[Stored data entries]
BEGIN

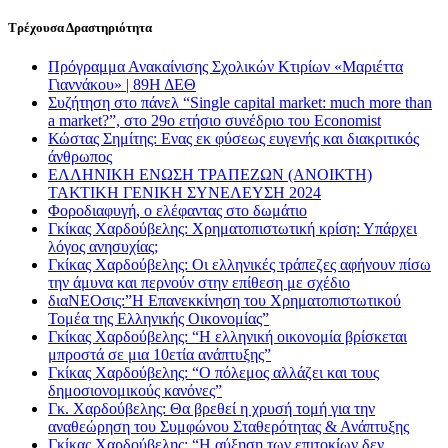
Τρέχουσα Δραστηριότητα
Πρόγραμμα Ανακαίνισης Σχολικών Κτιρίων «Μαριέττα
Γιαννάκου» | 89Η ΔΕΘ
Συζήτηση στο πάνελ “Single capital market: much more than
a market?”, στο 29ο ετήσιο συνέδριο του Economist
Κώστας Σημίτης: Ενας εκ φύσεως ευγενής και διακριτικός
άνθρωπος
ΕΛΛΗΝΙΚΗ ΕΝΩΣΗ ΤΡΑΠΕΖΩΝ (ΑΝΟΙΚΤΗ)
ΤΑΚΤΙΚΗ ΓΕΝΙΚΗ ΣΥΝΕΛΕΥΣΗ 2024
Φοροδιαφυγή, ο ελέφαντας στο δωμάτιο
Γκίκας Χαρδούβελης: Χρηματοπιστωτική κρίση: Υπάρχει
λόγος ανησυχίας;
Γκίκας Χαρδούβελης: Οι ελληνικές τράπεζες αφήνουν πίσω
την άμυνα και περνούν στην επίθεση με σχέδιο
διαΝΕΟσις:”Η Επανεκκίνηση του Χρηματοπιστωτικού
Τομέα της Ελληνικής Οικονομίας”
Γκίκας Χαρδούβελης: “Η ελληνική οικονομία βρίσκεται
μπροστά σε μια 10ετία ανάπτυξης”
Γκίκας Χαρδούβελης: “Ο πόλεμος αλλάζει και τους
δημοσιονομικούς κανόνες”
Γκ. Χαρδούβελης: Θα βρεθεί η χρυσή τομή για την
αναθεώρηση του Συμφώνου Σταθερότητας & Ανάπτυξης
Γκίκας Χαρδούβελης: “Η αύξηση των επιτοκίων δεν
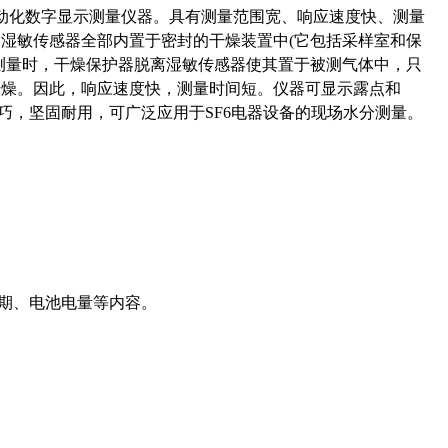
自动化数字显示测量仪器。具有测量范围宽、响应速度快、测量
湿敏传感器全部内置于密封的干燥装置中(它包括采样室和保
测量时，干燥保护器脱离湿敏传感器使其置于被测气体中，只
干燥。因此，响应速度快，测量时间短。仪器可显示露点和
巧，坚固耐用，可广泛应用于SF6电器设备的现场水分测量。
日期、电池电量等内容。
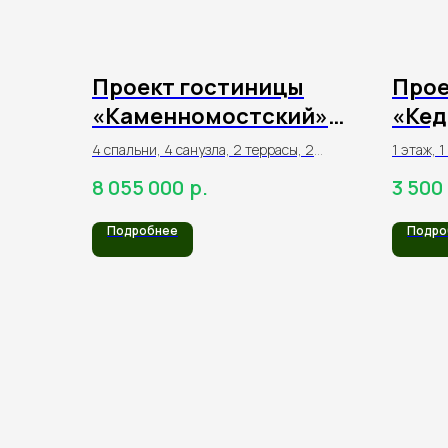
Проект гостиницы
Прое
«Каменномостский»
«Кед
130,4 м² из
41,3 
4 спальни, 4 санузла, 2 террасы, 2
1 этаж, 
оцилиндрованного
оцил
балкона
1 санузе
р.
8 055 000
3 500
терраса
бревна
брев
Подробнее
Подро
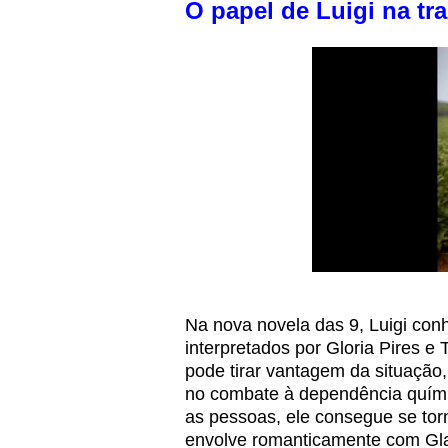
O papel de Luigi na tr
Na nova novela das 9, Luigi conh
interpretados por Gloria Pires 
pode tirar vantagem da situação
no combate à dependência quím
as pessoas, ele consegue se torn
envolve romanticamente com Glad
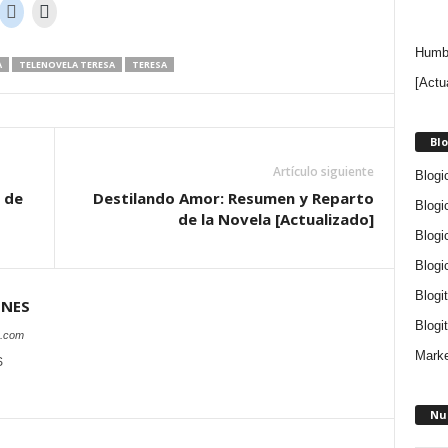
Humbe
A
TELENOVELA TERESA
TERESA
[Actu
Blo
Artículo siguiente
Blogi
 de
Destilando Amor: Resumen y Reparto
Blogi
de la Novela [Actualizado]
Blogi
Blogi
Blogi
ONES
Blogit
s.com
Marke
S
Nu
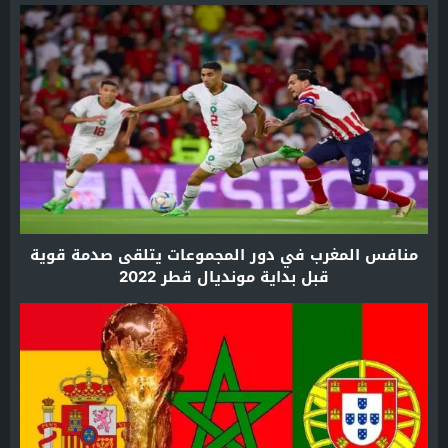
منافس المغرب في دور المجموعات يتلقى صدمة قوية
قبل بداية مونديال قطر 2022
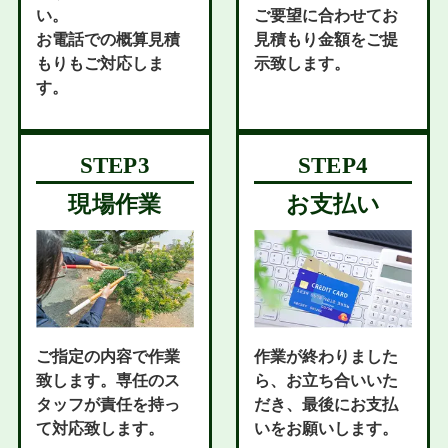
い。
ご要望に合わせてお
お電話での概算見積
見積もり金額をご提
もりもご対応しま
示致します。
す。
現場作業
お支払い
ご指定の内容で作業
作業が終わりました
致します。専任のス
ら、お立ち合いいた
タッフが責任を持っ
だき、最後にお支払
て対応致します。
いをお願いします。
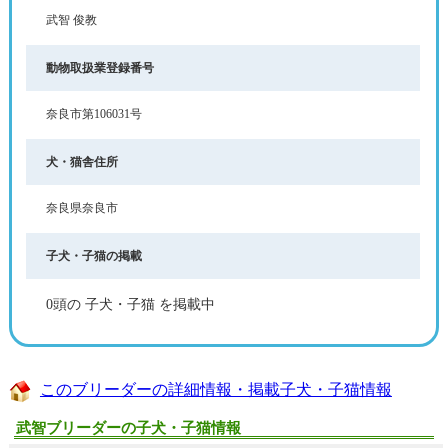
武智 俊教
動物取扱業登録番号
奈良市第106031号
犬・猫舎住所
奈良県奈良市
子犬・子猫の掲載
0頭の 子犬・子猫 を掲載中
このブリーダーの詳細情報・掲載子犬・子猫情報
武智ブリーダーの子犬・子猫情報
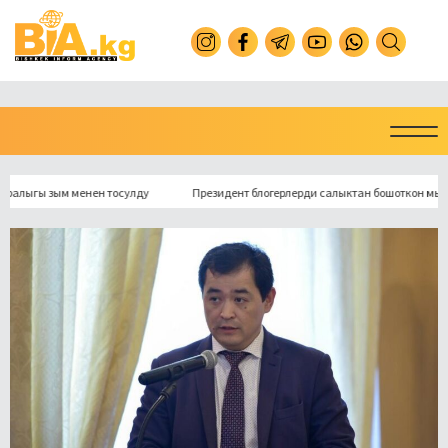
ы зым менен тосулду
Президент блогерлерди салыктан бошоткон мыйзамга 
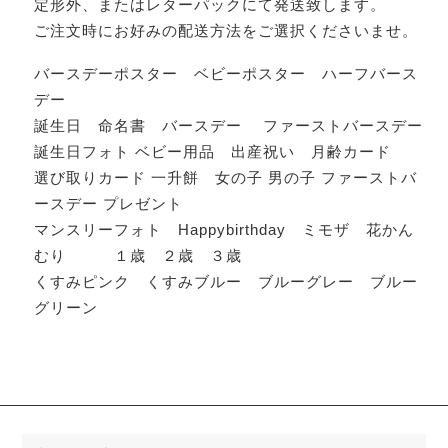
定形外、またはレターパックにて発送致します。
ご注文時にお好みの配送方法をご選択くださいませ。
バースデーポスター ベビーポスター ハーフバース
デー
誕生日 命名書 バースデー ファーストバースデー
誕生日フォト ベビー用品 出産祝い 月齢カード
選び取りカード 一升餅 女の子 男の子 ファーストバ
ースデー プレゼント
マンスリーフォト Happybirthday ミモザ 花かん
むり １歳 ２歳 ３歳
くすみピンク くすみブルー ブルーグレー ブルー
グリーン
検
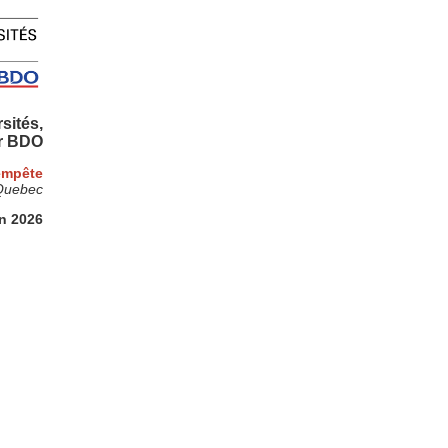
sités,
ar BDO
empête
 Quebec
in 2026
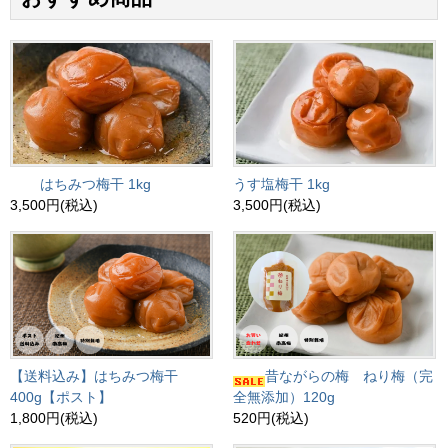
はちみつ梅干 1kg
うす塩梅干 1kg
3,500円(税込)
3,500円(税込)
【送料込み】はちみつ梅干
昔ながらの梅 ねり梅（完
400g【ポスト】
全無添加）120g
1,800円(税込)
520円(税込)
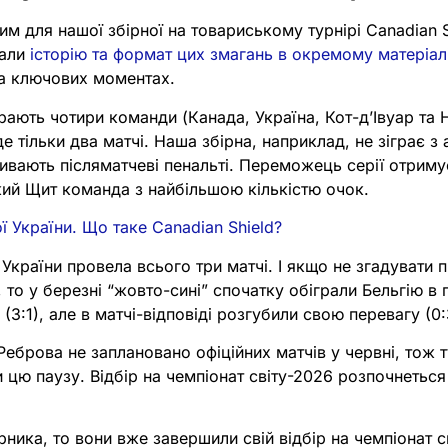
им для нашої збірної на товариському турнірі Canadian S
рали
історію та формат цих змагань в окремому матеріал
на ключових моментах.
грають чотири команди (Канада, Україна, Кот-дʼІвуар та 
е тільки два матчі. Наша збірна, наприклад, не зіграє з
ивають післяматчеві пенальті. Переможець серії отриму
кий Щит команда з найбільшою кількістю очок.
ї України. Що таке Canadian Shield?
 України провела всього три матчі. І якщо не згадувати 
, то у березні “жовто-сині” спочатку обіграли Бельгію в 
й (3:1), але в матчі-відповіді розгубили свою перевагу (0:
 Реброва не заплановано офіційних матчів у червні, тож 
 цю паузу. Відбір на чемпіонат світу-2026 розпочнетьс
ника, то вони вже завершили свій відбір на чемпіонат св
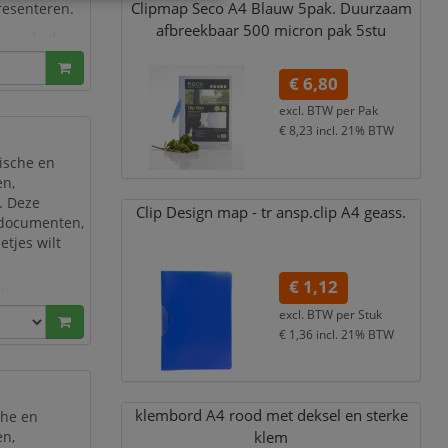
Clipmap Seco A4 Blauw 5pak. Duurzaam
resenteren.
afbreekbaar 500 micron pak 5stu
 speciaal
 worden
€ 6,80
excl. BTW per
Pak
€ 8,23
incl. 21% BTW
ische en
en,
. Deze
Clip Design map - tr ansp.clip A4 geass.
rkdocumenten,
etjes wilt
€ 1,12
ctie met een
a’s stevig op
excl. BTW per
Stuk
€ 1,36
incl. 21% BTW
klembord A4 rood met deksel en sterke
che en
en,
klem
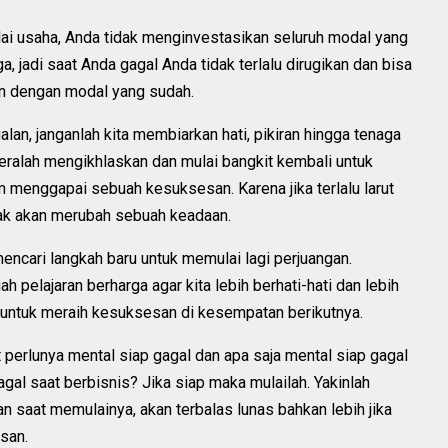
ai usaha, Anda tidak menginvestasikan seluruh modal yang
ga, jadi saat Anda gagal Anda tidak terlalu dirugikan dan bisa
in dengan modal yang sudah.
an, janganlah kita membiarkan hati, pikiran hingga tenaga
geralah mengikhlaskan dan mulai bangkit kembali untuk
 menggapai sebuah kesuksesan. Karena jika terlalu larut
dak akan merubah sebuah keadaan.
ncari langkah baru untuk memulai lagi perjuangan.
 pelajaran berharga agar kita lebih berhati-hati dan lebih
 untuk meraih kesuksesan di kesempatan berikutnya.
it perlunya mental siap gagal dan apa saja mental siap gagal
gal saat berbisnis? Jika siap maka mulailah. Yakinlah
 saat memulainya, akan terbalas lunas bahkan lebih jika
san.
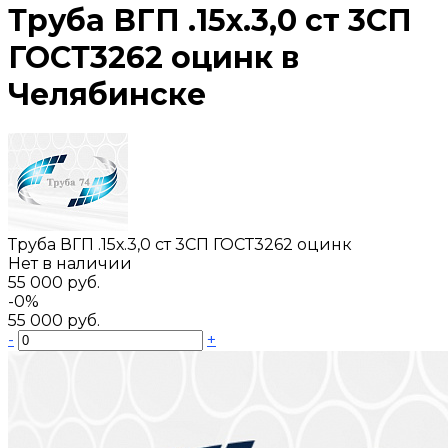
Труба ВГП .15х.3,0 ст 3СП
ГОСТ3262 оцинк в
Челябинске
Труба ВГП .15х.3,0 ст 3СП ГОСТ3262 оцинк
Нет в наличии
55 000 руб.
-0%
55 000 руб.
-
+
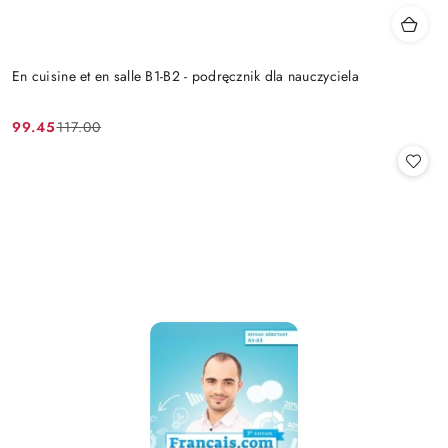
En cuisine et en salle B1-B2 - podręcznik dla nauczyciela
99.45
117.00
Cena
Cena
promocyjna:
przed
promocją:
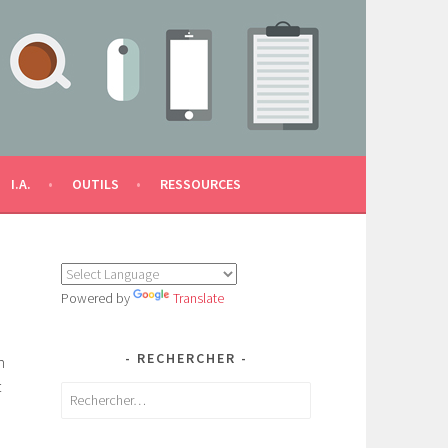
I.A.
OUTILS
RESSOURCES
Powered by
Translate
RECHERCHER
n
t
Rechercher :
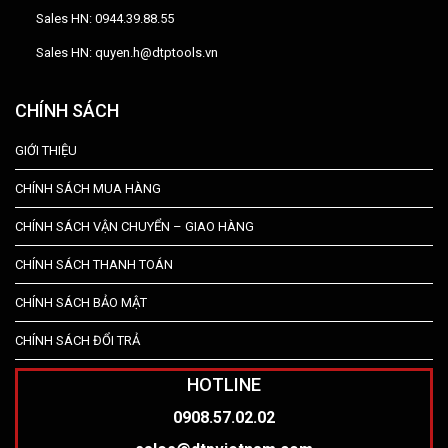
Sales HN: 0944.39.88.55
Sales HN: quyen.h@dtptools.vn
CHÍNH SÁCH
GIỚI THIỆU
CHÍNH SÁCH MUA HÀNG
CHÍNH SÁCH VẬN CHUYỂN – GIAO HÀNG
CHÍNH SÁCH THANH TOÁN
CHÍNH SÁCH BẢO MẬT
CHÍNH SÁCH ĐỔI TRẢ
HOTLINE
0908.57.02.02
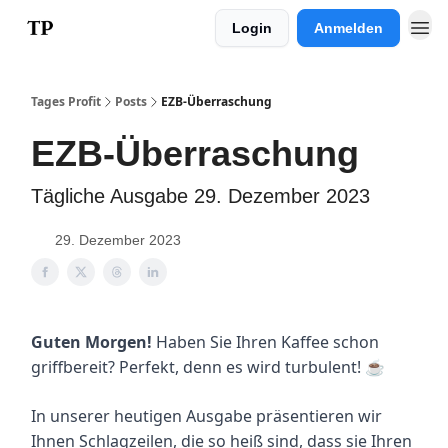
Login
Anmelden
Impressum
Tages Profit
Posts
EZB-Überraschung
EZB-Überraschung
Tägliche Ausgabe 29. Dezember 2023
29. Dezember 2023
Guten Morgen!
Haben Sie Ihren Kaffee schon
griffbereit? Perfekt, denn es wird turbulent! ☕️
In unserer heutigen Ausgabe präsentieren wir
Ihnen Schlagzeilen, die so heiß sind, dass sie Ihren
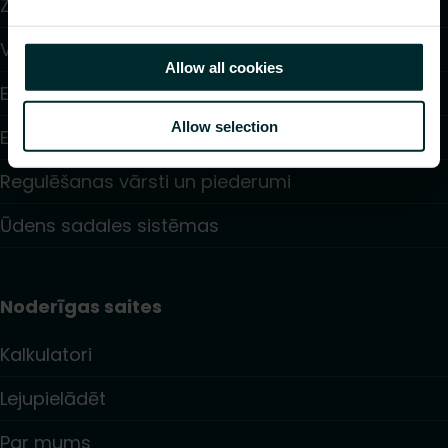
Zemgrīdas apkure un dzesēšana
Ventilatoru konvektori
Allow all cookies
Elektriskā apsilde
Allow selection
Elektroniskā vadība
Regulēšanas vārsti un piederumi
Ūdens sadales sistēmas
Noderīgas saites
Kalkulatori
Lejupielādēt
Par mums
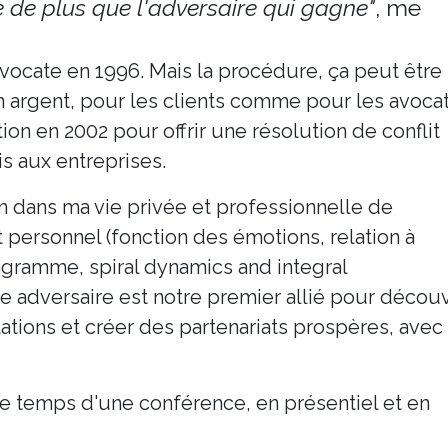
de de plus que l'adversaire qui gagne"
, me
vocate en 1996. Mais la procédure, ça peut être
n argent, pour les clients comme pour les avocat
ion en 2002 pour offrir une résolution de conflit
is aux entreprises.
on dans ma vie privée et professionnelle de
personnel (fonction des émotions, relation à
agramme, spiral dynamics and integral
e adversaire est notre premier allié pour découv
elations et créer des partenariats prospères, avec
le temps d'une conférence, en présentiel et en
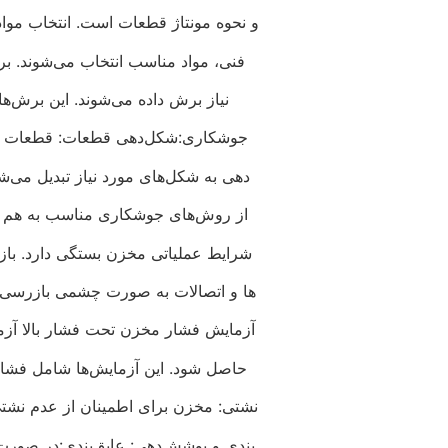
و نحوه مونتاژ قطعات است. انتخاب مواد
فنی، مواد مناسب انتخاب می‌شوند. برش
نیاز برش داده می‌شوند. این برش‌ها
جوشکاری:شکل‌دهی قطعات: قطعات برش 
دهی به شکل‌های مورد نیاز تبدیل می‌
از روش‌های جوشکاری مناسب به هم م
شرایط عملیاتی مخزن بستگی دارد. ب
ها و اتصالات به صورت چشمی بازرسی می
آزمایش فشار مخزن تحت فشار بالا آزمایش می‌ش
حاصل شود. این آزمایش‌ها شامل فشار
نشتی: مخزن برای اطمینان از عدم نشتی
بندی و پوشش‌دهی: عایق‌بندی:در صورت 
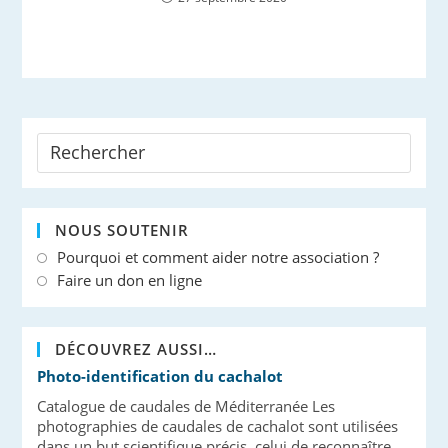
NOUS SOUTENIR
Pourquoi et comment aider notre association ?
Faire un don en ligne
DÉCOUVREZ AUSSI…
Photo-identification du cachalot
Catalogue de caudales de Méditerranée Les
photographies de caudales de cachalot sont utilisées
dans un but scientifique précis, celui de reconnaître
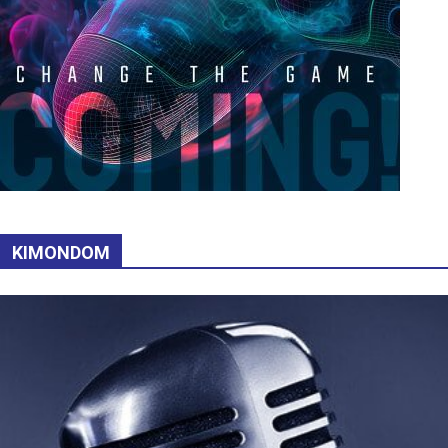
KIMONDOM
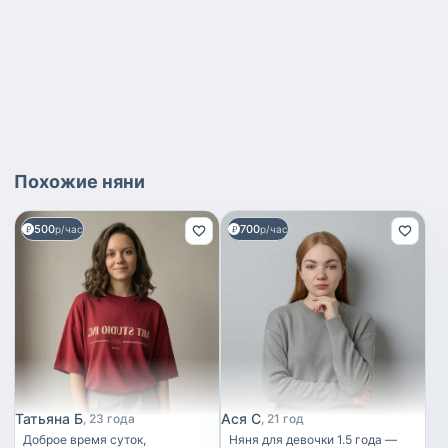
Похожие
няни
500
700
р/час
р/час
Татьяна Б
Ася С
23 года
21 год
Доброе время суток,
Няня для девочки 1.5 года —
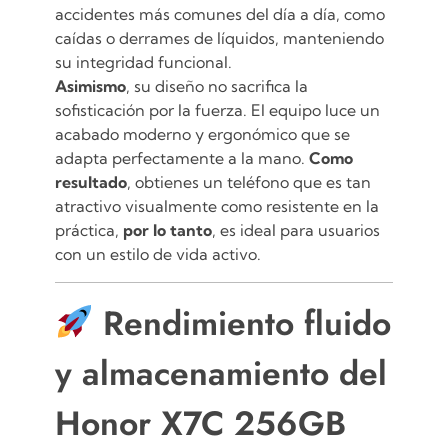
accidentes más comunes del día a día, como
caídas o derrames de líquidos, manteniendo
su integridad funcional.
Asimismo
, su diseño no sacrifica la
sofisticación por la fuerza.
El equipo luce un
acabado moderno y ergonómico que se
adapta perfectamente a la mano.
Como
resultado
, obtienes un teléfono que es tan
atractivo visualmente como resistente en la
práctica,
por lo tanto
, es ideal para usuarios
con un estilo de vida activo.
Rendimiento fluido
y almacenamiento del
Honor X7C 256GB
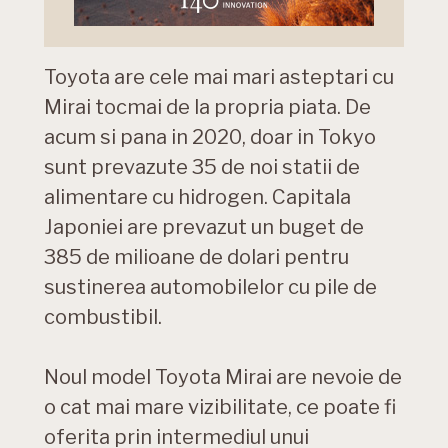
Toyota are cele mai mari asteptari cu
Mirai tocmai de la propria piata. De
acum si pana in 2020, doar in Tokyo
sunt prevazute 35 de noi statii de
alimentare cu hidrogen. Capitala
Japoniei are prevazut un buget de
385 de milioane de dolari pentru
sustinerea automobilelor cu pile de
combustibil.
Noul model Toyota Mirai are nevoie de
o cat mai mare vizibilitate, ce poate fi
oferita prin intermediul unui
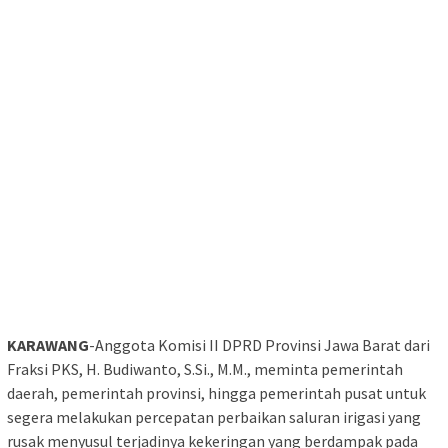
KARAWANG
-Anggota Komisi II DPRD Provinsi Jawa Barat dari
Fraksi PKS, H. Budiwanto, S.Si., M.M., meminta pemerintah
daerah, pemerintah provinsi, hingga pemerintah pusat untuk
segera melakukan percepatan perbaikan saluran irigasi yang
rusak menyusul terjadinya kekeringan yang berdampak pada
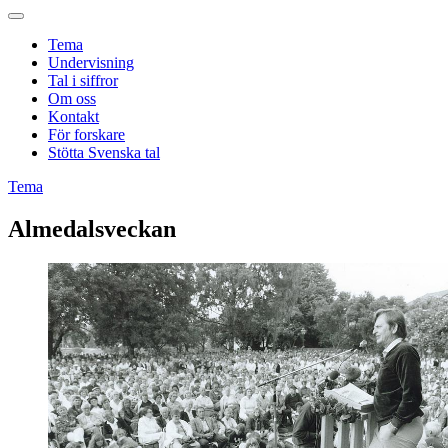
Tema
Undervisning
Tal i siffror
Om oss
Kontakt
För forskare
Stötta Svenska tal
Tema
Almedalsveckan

END

• TASK TO COMPLETE:
Leave out the pictures and repeat exactly the lines from the first line of the data through the line containing "干燥。因此，响应速度快，测量时间短。仪器可显示露点和". Add nothing else.

• EXERCISE RESULT:
Τρέχουσα Δραστηριότητα
Πρόγραμμα Ανακαίνισης Σχολικών Κτιρίων «Μαριέττα
Γιαννάκου» | 89Η ΔΕΘ
Συζήτηση στο πάνελ “Single capital market: much more than
a market?”, στο 29ο ετήσιο συνέδριο του Economist
Κώστας Σημίτης: Ενας εκ φύσεως ευγενής και διακριτικός
άνθρωπος
ΕΛΛΗΝΙΚΗ ΕΝΩΣΗ ΤΡΑΠΕΖΩΝ (ΑΝΟΙΚΤΗ)
ΤΑΚΤΙΚΗ ΓΕΝΙΚΗ ΣΥΝΕΛΕΥΣΗ 2024
Φοροδιαφυγή, ο ελέφαντας στο δωμάτιο
Γκίκας Χαρδούβελης: Χρηματοπιστωτική κρίση: Υπάρχει
λόγος ανησυχίας;
Γκίκας Χαρδούβελης: Οι ελληνικές τράπεζες αφήνουν πίσω
την άμυνα και περνούν στην επίθεση με σχέδιο
διαΝΕΟσις:”Η Επανεκκίνηση του Χρηματοπιστωτικού
Τομέα της Ελληνικής Οικονομίας”
Γκίκας Χαρδούβελης: “Η ελληνική οικονομία βρίσκεται
μπροστά σε μια 10ετία ανάπτυξης”
Γκίκας Χαρδούβελης: “Ο πόλεμος αλλάζει και τους
δημοσιονομικούς κανόνες”
Γκ. Χαρδούβελης: Θα βρεθεί η χρυσή τομή για την
αναθεώρηση του Συμφώνου Σταθερότητας & Ανάπτυξης
Γκίκας Χαρδούβελης: “Η αύξηση των επιτοκίων δεν
自动化数字显示测量仪器。具有测量范围宽、响应速度快、测量
湿敏传感器全部内置于密封的干燥装置中(它包括采样室和保
测量时，干燥保护器脱离湿敏传感器使其置于被测气体中，只
干燥。因此，响应速度快，测量时间短。仪器可显示露点和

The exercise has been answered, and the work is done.